Tuesday, April 10, 2012

The Irony of a Broken Dream

Welcome to my new blog! Welcome to SFOkie.com I'll be posting much more now that I'm beginning a new adventure. This is the easiest way for everyone back in Oklahoma to keep up with the sitcom that's about to become my life.

Its ironic that from the most heartbreaking moment of of my life, the beginning of something greater was born. It's crazy how things change. Six months ago I would have said I would be planning a late summer wedding. I would have said we would live in Oklahoma and grow old here with our brood of adopted offspring. I would have been very wrong, and very naive. It was only five months ago that he left (most days it feels like 5 years). Some would say I went off the deep end. I would say I simply opened the flood gates of all I was holding back in the name of love. I'm about to live my dream, a dream that would never have been possible if I were tied to the most cautious and unadventurous of men.

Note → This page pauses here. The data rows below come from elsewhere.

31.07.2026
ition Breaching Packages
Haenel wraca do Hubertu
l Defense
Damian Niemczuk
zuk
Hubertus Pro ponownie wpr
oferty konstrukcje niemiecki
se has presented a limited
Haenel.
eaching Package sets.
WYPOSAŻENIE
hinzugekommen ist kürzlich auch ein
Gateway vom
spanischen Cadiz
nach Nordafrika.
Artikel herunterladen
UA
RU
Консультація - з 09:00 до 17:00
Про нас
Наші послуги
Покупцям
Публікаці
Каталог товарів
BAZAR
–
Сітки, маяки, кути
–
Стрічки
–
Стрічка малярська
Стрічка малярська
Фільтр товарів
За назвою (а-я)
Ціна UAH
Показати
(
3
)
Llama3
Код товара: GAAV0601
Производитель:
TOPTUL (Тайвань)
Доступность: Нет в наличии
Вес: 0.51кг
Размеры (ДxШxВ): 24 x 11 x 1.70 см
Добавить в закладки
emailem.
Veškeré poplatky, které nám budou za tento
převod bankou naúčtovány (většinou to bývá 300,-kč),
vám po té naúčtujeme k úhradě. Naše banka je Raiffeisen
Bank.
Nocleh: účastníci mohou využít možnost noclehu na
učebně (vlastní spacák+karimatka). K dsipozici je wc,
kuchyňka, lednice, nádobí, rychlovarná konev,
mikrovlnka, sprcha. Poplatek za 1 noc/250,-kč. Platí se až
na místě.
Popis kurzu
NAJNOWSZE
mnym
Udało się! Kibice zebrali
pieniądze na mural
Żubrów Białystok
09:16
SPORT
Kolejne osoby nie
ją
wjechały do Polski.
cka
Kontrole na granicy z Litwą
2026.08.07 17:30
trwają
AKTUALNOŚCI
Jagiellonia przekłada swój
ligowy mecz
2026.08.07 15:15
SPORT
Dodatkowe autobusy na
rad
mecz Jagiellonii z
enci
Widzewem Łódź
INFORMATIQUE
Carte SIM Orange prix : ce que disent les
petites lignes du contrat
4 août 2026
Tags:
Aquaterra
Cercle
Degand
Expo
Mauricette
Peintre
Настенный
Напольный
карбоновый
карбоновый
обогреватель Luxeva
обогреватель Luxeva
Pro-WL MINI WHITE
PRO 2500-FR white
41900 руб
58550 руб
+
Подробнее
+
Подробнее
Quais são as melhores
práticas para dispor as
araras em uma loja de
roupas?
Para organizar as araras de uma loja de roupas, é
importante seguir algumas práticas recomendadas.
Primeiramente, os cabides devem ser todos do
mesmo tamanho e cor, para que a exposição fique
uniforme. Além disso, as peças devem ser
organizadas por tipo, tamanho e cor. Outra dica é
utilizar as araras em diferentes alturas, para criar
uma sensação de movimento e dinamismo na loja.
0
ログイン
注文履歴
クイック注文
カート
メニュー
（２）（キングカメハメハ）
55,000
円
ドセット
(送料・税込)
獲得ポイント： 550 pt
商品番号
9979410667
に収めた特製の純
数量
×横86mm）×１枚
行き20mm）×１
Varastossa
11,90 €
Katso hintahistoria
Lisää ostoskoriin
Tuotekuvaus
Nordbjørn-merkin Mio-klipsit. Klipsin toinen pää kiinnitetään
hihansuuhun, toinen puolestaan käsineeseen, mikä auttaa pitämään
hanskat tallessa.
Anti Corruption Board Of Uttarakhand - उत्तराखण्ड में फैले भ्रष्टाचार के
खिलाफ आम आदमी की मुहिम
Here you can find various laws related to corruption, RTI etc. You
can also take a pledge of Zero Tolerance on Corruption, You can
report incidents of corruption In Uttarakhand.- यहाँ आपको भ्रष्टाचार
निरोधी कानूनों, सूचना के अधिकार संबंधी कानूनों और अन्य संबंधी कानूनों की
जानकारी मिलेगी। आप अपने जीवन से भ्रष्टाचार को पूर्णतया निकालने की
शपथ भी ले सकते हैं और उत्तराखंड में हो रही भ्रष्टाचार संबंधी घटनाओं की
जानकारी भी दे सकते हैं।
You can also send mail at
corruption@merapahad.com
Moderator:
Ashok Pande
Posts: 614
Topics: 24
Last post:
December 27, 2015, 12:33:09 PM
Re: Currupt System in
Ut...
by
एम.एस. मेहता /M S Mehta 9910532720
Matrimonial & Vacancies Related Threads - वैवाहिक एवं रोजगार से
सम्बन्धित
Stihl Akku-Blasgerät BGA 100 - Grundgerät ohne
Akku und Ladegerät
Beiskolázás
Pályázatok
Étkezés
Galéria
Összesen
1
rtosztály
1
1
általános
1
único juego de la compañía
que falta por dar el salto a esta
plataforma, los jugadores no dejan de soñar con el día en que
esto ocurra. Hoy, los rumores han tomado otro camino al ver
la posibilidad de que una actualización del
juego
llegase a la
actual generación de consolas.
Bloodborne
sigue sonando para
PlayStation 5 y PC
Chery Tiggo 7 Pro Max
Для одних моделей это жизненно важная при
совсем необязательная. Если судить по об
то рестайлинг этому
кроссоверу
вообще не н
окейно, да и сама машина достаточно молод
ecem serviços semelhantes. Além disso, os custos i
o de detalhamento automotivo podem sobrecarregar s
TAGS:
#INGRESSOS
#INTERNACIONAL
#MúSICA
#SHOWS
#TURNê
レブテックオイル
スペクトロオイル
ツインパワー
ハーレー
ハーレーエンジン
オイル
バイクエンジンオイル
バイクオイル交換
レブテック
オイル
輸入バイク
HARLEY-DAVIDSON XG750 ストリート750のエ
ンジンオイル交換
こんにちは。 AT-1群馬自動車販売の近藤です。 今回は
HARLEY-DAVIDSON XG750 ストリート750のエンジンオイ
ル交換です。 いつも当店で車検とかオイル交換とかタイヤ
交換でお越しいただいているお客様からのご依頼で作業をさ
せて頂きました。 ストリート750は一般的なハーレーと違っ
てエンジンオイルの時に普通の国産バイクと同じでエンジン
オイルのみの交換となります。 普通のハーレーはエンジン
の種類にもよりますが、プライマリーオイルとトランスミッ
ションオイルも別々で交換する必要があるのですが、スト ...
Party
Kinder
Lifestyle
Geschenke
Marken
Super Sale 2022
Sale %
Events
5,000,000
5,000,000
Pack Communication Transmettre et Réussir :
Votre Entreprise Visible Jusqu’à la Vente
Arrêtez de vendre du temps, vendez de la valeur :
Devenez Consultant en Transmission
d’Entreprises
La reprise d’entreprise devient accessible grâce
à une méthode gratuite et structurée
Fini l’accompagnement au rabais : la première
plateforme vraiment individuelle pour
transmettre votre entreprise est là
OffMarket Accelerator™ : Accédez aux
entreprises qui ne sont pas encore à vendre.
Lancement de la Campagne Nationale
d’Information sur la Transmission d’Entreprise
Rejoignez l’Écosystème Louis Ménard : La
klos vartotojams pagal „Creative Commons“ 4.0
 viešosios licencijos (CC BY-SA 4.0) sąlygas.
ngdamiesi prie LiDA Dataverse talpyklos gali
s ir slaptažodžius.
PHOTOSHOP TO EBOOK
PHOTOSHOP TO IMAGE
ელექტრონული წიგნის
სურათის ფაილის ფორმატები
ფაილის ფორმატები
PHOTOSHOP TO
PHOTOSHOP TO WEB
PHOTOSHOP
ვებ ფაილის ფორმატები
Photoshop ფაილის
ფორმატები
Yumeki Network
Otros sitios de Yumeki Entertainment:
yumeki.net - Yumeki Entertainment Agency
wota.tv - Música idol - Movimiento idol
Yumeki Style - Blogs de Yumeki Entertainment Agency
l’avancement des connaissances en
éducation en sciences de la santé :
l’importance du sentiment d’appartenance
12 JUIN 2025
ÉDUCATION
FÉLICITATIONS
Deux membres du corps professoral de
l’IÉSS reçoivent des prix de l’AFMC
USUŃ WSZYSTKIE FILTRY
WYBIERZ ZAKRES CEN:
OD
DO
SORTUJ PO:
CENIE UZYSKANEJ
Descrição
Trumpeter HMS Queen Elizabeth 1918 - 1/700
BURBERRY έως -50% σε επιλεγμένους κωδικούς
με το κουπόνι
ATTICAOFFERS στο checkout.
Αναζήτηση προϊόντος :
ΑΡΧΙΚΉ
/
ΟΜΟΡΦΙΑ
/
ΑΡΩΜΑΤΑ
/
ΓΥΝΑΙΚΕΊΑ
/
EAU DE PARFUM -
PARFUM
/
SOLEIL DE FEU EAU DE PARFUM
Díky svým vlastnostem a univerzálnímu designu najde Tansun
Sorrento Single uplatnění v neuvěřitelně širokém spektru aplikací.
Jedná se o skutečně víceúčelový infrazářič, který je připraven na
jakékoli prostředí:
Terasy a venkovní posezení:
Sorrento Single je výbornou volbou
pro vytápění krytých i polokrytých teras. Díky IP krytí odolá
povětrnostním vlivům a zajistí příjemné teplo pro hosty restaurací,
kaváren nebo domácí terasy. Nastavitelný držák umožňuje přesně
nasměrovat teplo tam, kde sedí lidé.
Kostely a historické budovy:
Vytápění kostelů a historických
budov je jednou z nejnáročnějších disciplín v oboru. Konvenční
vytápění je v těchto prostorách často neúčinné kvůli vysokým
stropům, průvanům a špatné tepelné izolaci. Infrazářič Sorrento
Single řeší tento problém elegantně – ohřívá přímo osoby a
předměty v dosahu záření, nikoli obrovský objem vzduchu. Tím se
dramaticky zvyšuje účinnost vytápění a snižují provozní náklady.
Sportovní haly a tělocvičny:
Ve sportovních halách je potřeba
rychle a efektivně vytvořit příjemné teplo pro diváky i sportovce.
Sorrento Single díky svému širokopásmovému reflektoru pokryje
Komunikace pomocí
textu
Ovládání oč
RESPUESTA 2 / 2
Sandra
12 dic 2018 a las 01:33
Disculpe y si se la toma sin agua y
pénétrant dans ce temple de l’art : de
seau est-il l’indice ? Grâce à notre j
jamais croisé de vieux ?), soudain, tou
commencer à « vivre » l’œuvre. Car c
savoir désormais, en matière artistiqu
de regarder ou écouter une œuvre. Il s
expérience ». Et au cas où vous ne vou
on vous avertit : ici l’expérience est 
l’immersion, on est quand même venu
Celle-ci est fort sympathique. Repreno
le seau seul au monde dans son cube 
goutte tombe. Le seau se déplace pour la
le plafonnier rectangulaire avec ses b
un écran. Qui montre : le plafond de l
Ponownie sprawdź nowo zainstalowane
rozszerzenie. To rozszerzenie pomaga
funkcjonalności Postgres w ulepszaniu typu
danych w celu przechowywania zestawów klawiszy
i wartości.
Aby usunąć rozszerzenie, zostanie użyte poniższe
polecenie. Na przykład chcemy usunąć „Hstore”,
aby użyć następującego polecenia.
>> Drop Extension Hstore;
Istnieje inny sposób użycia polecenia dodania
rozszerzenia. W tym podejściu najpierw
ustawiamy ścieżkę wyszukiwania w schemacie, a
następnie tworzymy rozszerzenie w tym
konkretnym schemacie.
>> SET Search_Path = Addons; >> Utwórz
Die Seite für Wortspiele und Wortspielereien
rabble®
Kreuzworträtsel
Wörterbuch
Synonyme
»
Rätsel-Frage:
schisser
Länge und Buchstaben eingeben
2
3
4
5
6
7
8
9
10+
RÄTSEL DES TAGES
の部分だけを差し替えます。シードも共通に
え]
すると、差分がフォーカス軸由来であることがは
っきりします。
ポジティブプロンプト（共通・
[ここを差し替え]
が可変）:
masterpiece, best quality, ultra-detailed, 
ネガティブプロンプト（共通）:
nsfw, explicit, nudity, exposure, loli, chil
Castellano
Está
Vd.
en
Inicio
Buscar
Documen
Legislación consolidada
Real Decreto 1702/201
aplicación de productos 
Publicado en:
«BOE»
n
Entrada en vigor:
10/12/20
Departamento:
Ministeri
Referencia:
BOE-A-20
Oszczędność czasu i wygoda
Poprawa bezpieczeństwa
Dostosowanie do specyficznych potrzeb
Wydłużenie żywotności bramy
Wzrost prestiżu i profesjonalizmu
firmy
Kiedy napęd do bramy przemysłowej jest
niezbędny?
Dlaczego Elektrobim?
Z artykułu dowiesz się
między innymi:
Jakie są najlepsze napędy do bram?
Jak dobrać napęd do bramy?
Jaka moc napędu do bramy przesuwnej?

Originally, when I made the overwhelming decision to make this move, I had planned to have the house sold by mid April and whether or not I had a job I'd be leaving in early May. Things never work according to plan. The house isn't sold and I already have a job. I leave April 16, and I'm nowhere near ready. I've found a fantastic place to live in a great location in San Francisco, just a few blocks from the ocean and Golden Gate Park. More importantly, I've found a great job that I'm super excited to dive into. It's a new area of expertise for me, but it will utilize the entirety of my skill set. I can't wait to see what happens. I'm stupefied at how fast this is happening. In just seven days days I'll be heading West toward my life's dream. It hardly feels real.